The question of “what DPI do my photos need to have?” comes up often in forums about online photo sales. It can set off a firestorm, with some replies containing total misinformation. Arguments can ensue.

I’ll offer a simple way to think about this subject, and the reasons why you shouldn’t. (If you already know where I’m going with this, skip the rest of this post and just watch this funny video instead.)
The acronyms DPI and PPI use the words Dots, Pixels and Inches. And here is the key:
Dots means dots of ink.
Pixels means points of light.
Inches means inches – a physical dimension.
A paper print has dots, and inches. So it can have a DPI value.
A display device (monitor or phone) has pixels, and inches. So it can have a PPI value.
A photo from a camera has just pixels. That’s all – no physical size and therefore, no inches. It has pixel numbers, like 6000×4000, depending on its sensor size, but the image has no physical size. So it can’t have a DPI or PPI value. It just can’t.
This part is tough for many people to accept: DPI and PPI are meaningless for a photo. DPI only applies to prints, and PPI only applies to displays. You probably don’t know the PPI of your monitor, and never change it. If you’re selling prints through an online POD, you don’t know how big they’ll be or how they’ll be printed, so you have no control over DPI. Just relax and forget about these things. Never think about DPI again and everything will be fine.
“But” – you may be saying – “My camera has a DPI setting! My JPG images have a DPI value! How can they not mean anything?” And I am telling you that in today’s world, for photography, they do not. Cameras should not even be showing us these values, much less allowing us to twiddle with them, because people think they’re somehow changing the “resolution” of their camera, or the size of the output image. In reality all that happens is that a different number gets tucked into the JPG (or raw) file. It means nothing.

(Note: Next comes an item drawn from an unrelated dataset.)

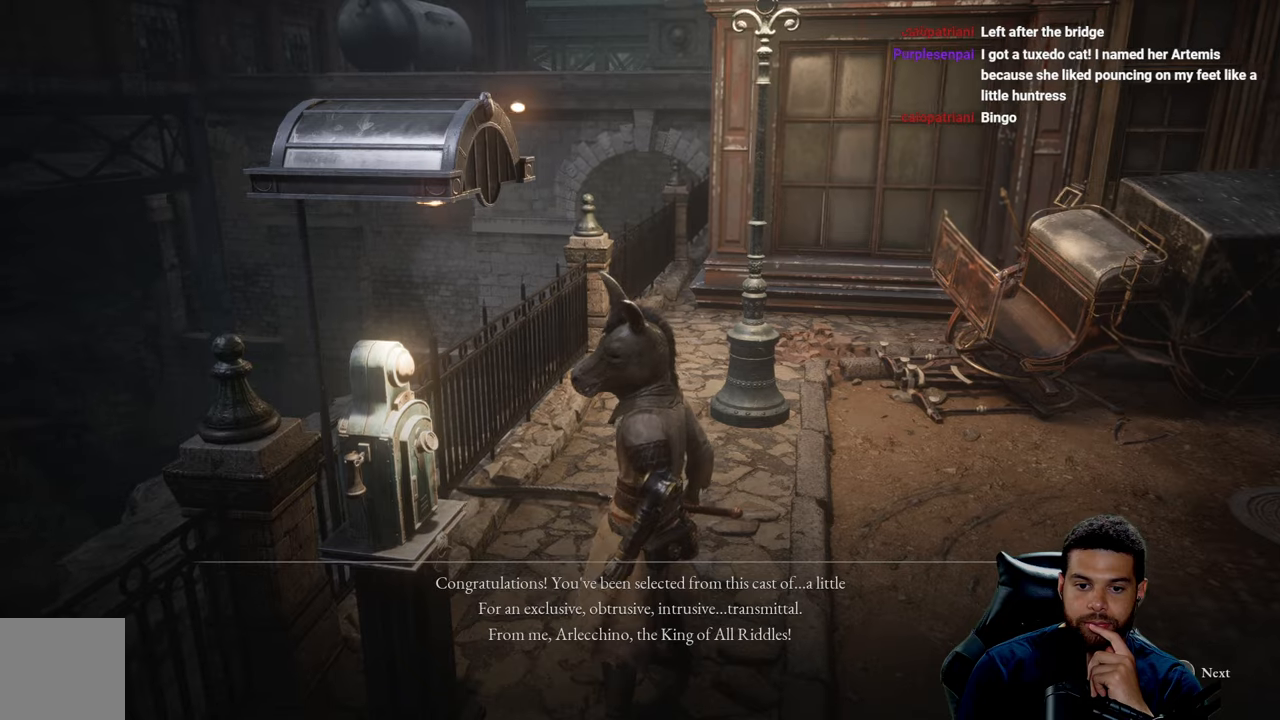
{"buttons": [], "left_stick": "center", "right_stick": "left", "events": [[150, "right_stick", "left"]]}
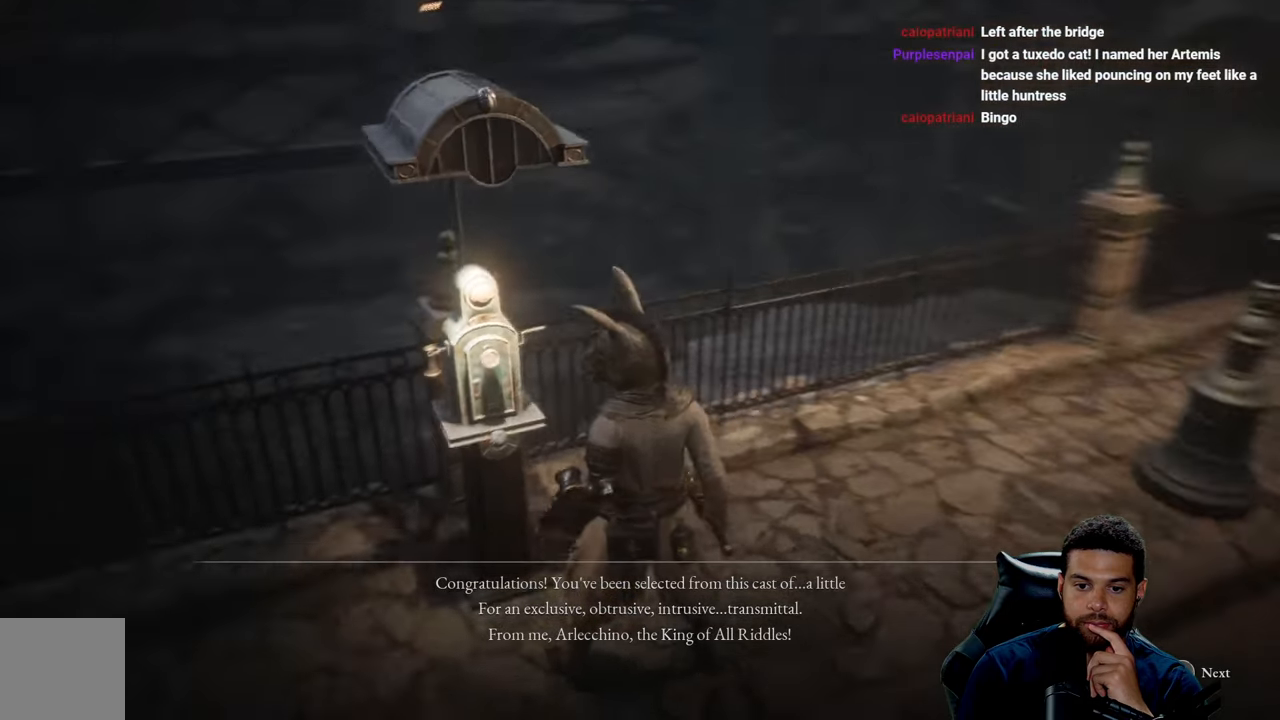
{"buttons": [], "left_stick": "center", "right_stick": "left", "events": []}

“But” – your next objection – “300 DPI is the standard for publication images. Surely my photos should be 300 DPI”. And again, no. This is just an old canard (love that word) that keeps making the rounds. 300 DPI was, indeed, a standard for magazines and printed publications because they used printing presses, which involved things like “offset printing”, “screens” and “halftones”. And these print media were viewed at a reading distance, not hung on a wall.
Photos that we sell online will be printed by inkjet printers, which could not care less about 300 DPI. Check their specs and you’ll see claims of DPI in the hundreds, or even thousands – but they’re not even really “dots”. Inkjets lay down microscopic drops of ink in proprietary patterns, possibly overlapping, possibly not. We don’t know. And the software for those printers resamples the image as necessary without regard to whatever DPI number it contains.
As a final line of defense, some claim that we need 300 camera sensor pixels per inch of the final print, skipping right over any consideration of printer dots, viewing distance, or how the camera pixels might be interpolated or combined by a printer driver. It’s like the thing about drinking 8 glasses of water per day – people believe it because they’ve heard it since forever, even though absolutely no one can point to any theory or research behind it.
Sharpness is subjective, always – it’s not a numbers game or a formula. There is no requirement for 300 of anything, anywhere. The final, viewed image just needs to be sharp enough that viewers like it.
So forget D PI and PPI. Never resize or resample your photos, you’ll just create problems for yourself. Don’t worry about “resolution”. Don’t adjust a DPI or PPI “setting”. Just use the pixels that your camera creates. Let your online print supplier’s software perform whatever magic it needs to, to get the best print at whatever physical size your customer ordered. It will be fine.